A study on the Effect of Erythropoietin Treatment on Healing of Renal Damage in Male Albino Rats
Bulletin of Egyptian Society for Physiological Sciences, 2009
This study investigated the healing effect of erythropoietin treatment on renal damage in male albino rats. This work was carried out on 24 male albino rats, divided into four equal groups. Group (1) Control group: injected by 0.2ml saline intraperitonealy (2) Mercuric chloride (HgCl 2) treated group: rats were injected intraperitonealy by single dose(3mg/kg) of HgCl 2 , group(3): Erythropoietin (Epo) treated group: rats were treated by intraperitoneal injection of Epo (1000u/kg) /day for 2 weeks, and group (4) HgCl 2 and Epo treated group: rats were injected by single dose of HgCl 2 and Epo for 2 weeks. At the end of experimental period, rats were sacrificed and blood samples were collected and sera were separated for estimation of serum levels of creatinine, urea, glutathione peroxidase, glutathione concentration, malondialdehyde and haematocrit value.

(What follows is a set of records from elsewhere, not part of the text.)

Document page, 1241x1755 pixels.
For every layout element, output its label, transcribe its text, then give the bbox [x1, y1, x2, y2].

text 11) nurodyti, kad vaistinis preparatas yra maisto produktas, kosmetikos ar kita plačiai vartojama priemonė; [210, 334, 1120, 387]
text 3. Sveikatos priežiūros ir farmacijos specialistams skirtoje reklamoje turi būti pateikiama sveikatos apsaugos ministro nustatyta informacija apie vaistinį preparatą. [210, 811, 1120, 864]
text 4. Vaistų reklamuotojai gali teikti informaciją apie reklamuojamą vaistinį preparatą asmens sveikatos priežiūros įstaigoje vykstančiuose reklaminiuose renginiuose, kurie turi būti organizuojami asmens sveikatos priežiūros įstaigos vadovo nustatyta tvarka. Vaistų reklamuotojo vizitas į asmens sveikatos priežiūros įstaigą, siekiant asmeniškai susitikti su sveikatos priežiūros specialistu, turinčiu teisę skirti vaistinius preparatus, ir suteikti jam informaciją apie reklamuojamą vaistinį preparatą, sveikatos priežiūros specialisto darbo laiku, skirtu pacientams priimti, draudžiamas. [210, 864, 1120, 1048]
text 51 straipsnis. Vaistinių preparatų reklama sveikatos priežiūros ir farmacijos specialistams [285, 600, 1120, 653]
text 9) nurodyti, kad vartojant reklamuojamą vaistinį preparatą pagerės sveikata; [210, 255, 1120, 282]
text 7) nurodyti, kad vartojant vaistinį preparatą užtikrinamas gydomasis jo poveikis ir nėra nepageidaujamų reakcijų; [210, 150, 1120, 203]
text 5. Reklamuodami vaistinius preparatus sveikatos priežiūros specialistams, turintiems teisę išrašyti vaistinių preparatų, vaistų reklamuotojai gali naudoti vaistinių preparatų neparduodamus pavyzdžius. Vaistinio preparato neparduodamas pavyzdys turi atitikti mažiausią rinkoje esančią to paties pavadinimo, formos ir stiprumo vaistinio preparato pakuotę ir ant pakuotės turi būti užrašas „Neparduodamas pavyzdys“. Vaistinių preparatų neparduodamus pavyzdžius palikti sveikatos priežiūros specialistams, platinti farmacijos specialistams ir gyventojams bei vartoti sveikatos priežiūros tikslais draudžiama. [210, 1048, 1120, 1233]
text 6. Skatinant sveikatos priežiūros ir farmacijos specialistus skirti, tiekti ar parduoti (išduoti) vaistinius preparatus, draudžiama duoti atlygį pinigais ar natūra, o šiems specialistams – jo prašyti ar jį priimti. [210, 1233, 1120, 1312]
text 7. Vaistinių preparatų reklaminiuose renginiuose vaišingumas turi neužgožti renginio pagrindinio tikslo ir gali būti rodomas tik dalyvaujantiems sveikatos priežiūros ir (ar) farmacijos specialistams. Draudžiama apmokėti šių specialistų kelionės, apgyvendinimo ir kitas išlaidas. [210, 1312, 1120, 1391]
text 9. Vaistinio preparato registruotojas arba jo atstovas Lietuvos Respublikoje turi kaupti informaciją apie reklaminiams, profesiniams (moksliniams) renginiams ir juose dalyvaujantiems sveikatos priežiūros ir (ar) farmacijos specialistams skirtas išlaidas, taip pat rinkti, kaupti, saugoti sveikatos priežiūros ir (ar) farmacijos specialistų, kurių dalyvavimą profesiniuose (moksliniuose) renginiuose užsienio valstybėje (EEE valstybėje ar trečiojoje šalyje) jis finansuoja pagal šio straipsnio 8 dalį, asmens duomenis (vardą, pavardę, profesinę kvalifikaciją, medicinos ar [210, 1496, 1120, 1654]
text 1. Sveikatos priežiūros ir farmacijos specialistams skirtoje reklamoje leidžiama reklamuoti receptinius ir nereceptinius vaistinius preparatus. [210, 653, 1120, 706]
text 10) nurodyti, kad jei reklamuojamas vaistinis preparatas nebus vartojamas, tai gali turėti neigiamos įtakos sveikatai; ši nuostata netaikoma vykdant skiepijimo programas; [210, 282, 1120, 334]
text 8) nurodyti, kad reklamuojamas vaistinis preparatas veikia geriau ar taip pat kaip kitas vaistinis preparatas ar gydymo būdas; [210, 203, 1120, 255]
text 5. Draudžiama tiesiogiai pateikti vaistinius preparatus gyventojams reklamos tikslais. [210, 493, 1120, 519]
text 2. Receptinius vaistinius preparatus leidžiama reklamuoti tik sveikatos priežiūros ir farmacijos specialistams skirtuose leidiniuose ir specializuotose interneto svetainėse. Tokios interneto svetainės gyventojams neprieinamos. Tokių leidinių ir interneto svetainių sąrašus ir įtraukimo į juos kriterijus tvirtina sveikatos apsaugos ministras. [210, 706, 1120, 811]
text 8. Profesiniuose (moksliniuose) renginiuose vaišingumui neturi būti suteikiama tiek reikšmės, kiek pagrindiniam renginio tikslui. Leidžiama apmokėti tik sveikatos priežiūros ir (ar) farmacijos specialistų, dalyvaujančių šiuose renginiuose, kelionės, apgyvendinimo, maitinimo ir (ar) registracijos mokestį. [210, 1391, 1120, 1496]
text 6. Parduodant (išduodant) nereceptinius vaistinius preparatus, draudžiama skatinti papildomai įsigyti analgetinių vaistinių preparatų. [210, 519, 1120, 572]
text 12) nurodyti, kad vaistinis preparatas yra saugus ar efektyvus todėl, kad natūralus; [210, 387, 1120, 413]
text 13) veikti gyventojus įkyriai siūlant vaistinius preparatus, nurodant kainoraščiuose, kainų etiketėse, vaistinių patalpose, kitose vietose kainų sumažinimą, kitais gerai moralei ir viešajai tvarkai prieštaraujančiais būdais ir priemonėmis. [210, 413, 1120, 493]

The abdomen was dissected and kidney was excised and fixed in formalin for histopathological examination. The results showed in HgCl2 treated group, significant increase in serum creatinine, urea and malondialdehyde levels, and significant reduction in glutathione concentration, glutathione peroxidase and haematocrit value (HV) levels compared with control. Epo treated group showed significant reduction in serum levels of creatinine, and malondialdehyde, and significant increase in HV value levels, compared with the control. HgCl 2 and Epo treated group showed, signification reduction in malondialdehyde, creatinine and urea and significant increase in glutathione concentration, glutathione peroxidase and HV compared with HgCl 2 group. Histopathological examination showed necrosis of renal tubular epithelium and dilated proximal and distal tubules and wide Bowman's capsule in HgCl 2 treated group. HgCl 2 and Epo treated group showed improvement of renal tubular epithelium, mild dilatation of Bowman's capsule and bone marrow derived cells. It is concluded that, Epo treatment improved renal damage due to HgCl2 and promote healing of renal tissue, and it is recommended to be used in chronic renal disease.